Nous cherchons à mesurer un indicateur qui serait potentiellement source d'économie, et qui se résume à cette question : est-il ainsi possible de réduire les hospitalisations ? C'est un résultat que l'on n'a pas encore démontré. Il est difficile d'apprécier certains effets qui s'étalent dans le temps – par exemple, les effets de la prise en charge des maladies chroniques ou des actions visant à diminuer les risques cardio-vasculaires

Enfin, on attend, dans les prochains mois, plusieurs publications sur l'évaluation d'ASALEE – les travaux d'évaluation se terminent. Une étude qualitative vient d'être publiée, qui permet de décrire la manière dont les infirmières travaillent avec les médecins, dans un cadre de délégation des tâches, pour le suivi de certaines pathologies chroniques : diabète, risques cardiovasculaires, bronchopneumopathie chronique obstructive (BPCO), troubles cognitifs. Pour nous, il est clair que cela permet d'améliorer la qualité de la prise en charge des patients, en développant des activités que les médecins n'avaient pas le temps de faire. Je pense, par exemple, à l'éducation thérapeutique : les infirmières prennent beaucoup de temps avec les patients. Elles peuvent les recevoir quarante-cinq minutes, alors que les médecins les recevront au maximum quinze minutes.

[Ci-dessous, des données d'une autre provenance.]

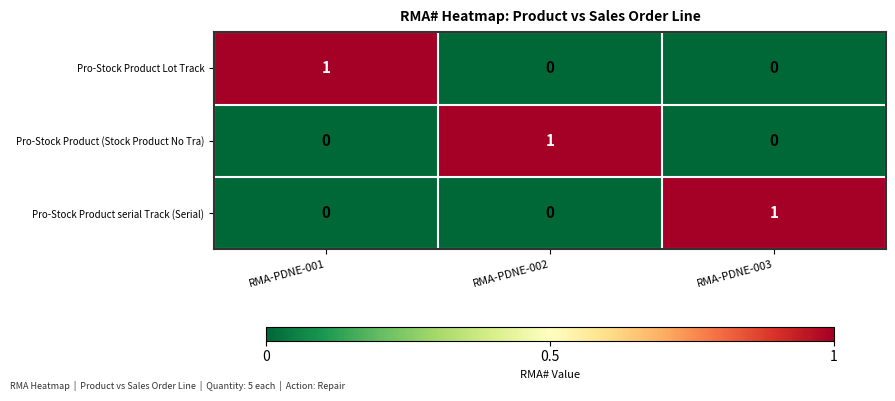

Count the Pro-Stock Product (Stock Product No Tra) values in the range 0 to 1.

3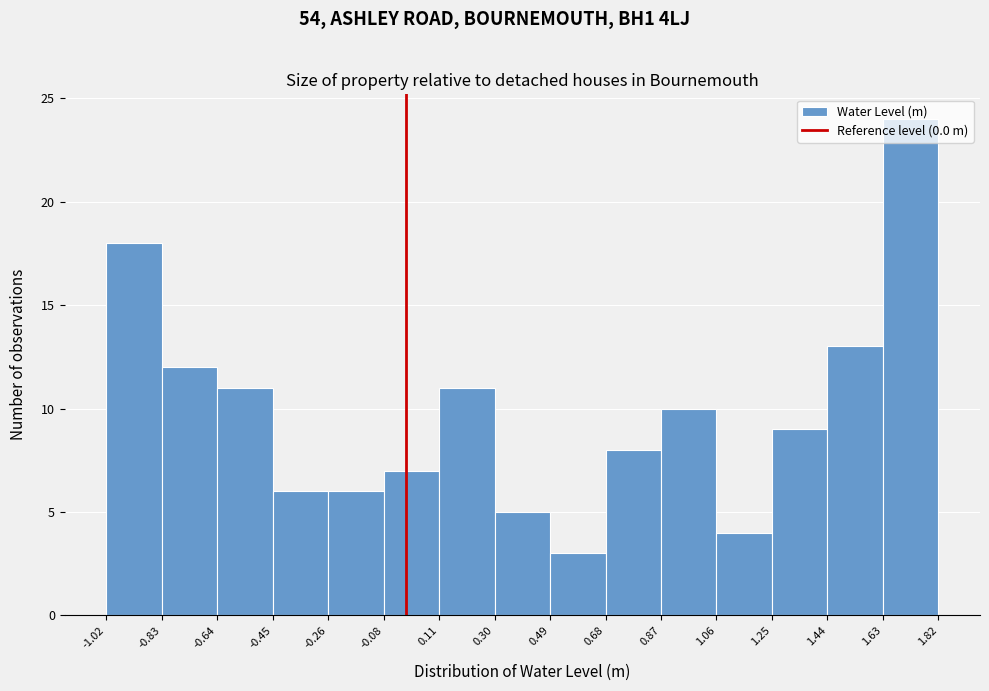

How tall is the bar that spans 1.25 to 1.44 on the x-axis? The values are not printed on the chart, so give them approximately, as read against the axis.

9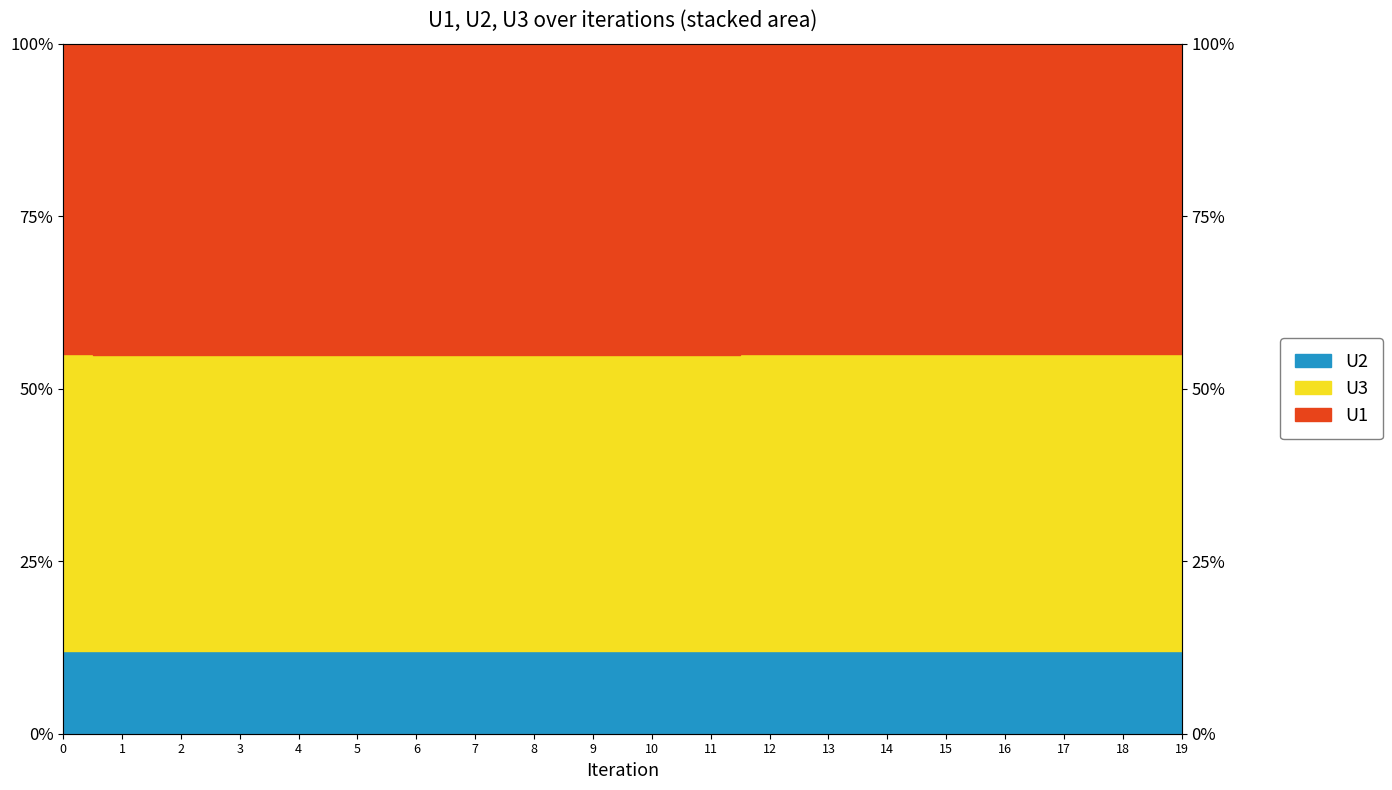

What is the difference between the maximum and second lowest values in the U2 series?

0.1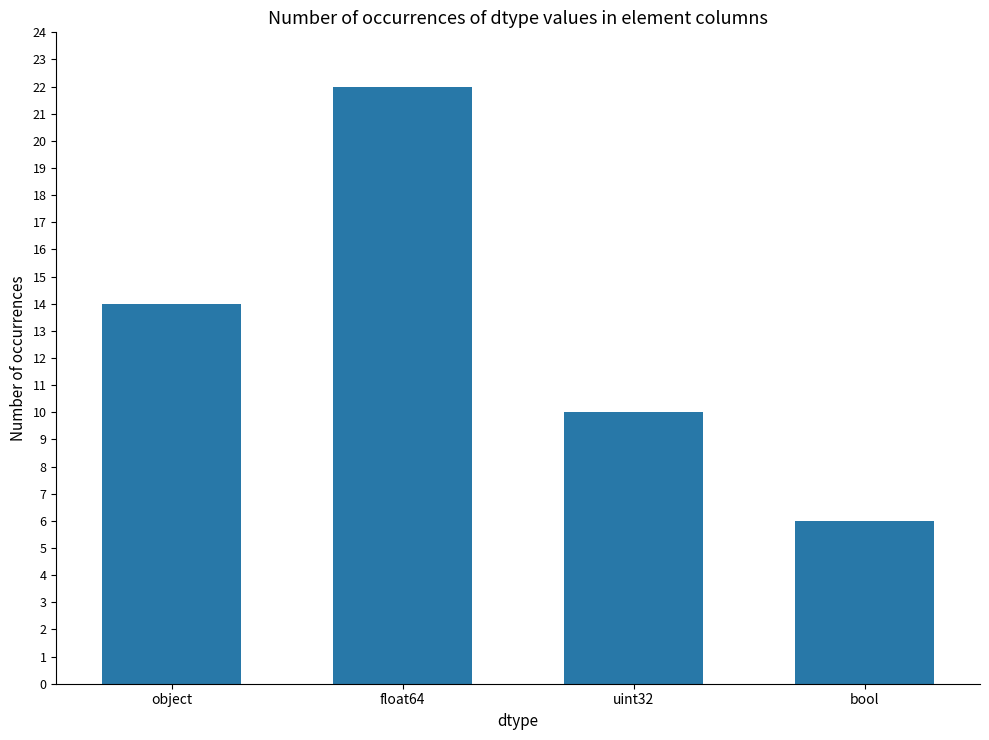

How many categories are shown in the chart?

4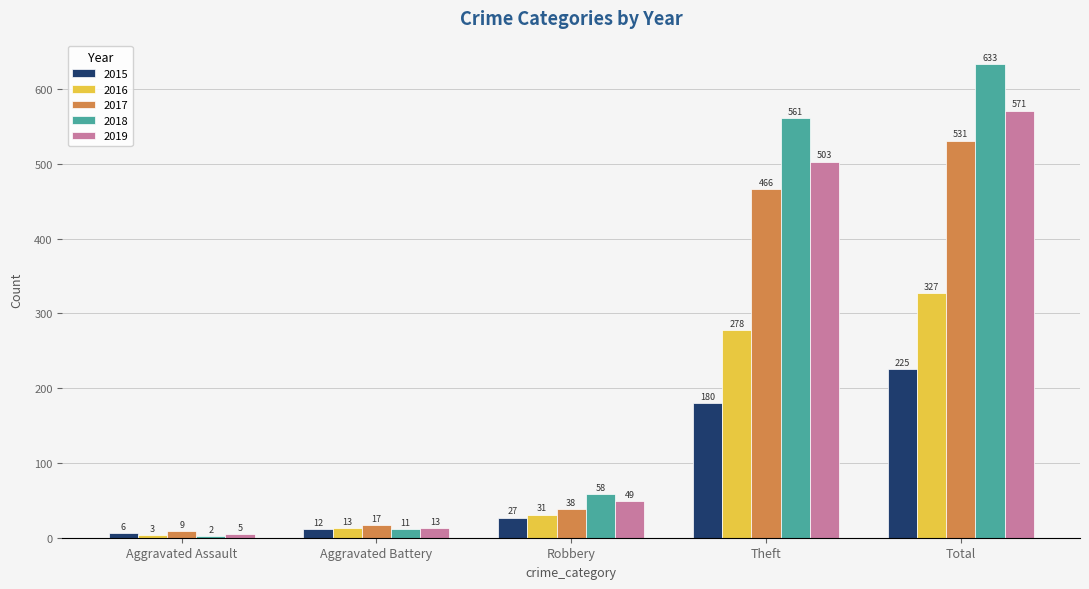

At which label is 2016 closest to 165?

Theft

Maintenant, est-ce que cette délégation des tâches entre médecins et infirmières se fait dans un cadre de substitution du temps de travail entre médecins et infirmières ? Est-ce que cela permet vraiment de dégager du temps médecin ? Ne doit-on pas plutôt parler d'une forme de complémentarité entre eux, l'infirmière faisant ce que le médecin n'aurait pas fait par manque de temps ? Cela signifie que la délégation de tâches permet d'améliorer la qualité de la prise en charge, mais que ce n'est sans doute pas la solution idéale pour améliorer la démographie médicale.

Cette notion de complémentarité est vraiment établie : clairement, dans le suivi des patients chroniques, les infirmières font ce que les médecins n'ont pas le temps de faire. C'est un effet important.

Qu'en est-il de l'éventuelle substitution de temps de travail ? Est-ce que cela dégage du temps médecin ? Les travaux sont encore en cours. Certains témoignages qualitatifs montrent que c'est possible. Mais est-ce que c'est généralisé ? On n'est pas encore capable de conclure en ce sens.